3月も月半ば、暦の上ではもう春である。これから先、降雪は期待できそうにないので薄化粧の富士の残雪を撮りに出かけることにした。3日の日のことである。
富士五湖の一つ「西湖」に着いて湖岸から眺めると、白く輝いてはいるものの積雪が薄く、所々に地肌が見えていた。
西湖と精進湖からの展望を写真に収めた後、「白糸の滝」を訪ねた。静岡方面に向かって走りながら眺めた富士の積雪で気になったのは、南西方面の斜面に出来た幅広く青色に見える積雪の消えかかった部分(写真B)であった。マグマの上昇による地熱で発生したものでなくてくれればよいのだが。

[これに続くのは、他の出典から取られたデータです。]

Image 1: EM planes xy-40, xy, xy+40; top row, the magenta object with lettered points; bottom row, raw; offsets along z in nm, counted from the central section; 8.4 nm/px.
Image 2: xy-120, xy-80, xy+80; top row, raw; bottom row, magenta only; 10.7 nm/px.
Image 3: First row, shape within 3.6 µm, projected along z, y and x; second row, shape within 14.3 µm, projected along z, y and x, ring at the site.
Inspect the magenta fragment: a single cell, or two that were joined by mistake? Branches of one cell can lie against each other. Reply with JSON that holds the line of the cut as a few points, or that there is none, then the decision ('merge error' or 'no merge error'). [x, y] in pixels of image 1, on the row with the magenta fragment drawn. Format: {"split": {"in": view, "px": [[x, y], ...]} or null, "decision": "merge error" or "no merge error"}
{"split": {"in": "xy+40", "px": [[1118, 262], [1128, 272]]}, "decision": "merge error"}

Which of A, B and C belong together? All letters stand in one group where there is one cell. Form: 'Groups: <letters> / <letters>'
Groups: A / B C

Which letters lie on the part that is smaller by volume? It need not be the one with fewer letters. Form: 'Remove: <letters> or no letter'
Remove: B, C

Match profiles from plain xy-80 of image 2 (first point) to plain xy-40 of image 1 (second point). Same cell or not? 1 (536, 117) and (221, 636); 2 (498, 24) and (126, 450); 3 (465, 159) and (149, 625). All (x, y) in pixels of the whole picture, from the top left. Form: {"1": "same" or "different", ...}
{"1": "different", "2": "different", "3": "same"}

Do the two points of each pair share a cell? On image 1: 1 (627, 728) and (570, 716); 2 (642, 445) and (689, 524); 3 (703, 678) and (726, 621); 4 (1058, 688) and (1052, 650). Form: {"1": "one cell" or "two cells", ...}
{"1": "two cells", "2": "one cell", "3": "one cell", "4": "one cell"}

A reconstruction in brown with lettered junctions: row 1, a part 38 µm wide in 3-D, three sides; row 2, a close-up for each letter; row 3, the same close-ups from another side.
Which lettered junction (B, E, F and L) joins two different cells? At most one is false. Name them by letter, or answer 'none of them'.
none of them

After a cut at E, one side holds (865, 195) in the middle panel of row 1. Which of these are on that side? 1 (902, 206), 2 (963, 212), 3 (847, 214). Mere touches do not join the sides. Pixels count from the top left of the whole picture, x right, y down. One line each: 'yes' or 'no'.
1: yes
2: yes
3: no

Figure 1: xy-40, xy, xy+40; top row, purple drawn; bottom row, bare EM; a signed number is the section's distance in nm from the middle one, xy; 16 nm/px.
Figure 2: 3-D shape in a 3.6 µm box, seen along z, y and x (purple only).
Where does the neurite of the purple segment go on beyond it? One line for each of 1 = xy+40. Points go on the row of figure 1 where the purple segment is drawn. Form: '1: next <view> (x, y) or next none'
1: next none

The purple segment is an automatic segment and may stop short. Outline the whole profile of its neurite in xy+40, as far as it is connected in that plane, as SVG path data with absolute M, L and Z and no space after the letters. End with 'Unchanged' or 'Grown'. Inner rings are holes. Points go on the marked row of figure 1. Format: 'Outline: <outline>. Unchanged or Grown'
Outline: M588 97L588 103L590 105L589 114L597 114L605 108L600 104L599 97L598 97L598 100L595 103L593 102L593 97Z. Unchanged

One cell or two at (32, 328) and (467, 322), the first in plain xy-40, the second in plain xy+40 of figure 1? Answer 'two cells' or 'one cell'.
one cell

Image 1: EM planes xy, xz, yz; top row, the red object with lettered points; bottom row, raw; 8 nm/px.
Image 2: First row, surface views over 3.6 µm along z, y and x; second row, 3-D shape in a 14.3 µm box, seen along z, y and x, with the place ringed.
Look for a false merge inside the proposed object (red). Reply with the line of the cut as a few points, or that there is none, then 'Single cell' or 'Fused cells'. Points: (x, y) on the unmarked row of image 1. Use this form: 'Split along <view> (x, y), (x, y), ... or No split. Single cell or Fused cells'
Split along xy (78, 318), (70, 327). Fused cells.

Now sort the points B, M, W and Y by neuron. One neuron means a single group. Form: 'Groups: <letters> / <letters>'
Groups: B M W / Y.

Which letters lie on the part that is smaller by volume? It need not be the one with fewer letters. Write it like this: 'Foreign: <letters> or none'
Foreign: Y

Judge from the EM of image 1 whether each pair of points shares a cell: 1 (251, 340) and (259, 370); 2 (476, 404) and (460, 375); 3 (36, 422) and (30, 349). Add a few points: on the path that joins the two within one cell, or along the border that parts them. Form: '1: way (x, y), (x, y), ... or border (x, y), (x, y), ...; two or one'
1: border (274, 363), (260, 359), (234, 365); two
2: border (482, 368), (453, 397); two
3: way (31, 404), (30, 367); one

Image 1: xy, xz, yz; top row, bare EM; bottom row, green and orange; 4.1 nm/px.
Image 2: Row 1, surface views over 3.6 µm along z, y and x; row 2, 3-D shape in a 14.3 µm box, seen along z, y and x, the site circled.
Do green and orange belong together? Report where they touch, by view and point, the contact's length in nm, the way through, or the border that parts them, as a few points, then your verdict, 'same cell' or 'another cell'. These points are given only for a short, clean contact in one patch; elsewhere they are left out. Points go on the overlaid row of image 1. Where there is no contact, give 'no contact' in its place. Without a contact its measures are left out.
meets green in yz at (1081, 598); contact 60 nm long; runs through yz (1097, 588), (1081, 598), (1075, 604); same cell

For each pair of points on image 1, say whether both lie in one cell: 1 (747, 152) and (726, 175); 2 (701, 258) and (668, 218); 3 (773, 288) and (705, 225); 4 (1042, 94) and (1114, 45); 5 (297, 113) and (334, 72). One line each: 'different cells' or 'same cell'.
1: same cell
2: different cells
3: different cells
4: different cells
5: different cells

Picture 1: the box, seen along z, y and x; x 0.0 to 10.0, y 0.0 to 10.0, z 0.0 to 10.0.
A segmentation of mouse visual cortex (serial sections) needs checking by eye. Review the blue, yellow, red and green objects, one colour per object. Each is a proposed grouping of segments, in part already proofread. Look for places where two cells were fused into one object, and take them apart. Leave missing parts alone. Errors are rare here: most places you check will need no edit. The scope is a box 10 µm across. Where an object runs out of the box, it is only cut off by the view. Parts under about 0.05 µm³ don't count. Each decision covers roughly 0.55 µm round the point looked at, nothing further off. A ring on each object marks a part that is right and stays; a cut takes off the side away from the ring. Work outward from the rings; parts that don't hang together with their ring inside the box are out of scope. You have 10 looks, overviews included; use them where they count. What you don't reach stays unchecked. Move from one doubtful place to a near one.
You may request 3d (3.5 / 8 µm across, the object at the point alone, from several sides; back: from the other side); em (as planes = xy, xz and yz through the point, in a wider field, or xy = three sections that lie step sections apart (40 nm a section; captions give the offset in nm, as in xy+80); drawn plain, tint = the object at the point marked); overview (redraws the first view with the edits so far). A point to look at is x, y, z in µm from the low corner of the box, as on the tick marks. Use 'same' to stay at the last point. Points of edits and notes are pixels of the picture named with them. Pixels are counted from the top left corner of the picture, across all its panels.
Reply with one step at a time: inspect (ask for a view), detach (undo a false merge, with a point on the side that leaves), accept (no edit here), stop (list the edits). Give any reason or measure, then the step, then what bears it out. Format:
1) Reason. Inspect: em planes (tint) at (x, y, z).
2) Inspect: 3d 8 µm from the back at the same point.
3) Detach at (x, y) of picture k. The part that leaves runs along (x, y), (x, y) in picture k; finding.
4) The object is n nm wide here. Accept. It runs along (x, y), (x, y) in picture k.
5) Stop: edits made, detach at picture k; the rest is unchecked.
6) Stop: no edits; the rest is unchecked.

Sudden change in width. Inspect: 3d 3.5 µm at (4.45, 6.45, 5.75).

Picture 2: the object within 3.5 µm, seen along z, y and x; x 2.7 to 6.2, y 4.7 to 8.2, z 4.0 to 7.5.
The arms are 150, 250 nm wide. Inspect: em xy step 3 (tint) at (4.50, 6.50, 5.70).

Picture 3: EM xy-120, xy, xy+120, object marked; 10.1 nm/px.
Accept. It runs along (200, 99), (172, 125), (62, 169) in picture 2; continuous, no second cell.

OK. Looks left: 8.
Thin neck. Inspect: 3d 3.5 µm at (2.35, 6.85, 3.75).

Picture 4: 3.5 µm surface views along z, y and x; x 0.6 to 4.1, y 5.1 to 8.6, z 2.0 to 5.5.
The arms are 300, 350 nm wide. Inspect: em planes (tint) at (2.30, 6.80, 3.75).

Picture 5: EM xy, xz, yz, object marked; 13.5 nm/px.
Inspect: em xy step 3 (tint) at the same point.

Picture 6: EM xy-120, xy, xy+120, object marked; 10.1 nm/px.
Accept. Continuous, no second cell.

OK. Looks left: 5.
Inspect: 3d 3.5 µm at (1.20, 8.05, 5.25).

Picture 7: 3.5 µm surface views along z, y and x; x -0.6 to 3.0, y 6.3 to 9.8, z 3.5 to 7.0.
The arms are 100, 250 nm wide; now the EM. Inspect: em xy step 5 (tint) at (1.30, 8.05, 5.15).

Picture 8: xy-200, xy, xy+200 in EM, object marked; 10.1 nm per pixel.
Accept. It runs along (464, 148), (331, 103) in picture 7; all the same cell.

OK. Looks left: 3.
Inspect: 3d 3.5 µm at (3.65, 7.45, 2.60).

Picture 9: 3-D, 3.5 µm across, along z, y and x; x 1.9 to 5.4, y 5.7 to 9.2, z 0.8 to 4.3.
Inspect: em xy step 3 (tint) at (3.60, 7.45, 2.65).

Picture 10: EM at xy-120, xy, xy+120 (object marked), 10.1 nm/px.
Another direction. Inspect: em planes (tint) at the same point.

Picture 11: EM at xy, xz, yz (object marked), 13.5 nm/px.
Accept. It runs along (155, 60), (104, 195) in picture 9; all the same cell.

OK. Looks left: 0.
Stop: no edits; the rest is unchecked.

訪ねた「白糸の滝」は昭和の初めに国の名勝及び天然記念物に指定され、平成2年には「日本の滝百選」に選定された滝である。また富士山が世界遺産として登録された平成25年には、白糸の滝も世界遺産の構成遺産の一つとして登録されている。
高さ20m、幅150mの湾曲した絶壁から落ちるこの滝は、本滝の一部を除いてそのほとんどが富士山の湧き水である。岩壁の間から白い絹糸の様に流れる様は「白糸の名」にふさわしく、女性的な美しさを漂わせていた。
緑と紅葉に包まれてた季節には一段とその美しさを増すことと思うが、富士の湧き水の濃い青色をした池の水はなんともきれいで
、心が洗われるようであった。滝は冨士講を中心とした人々の巡礼・修行の場となっていたようなので、寒さの中で修行することもあったようである。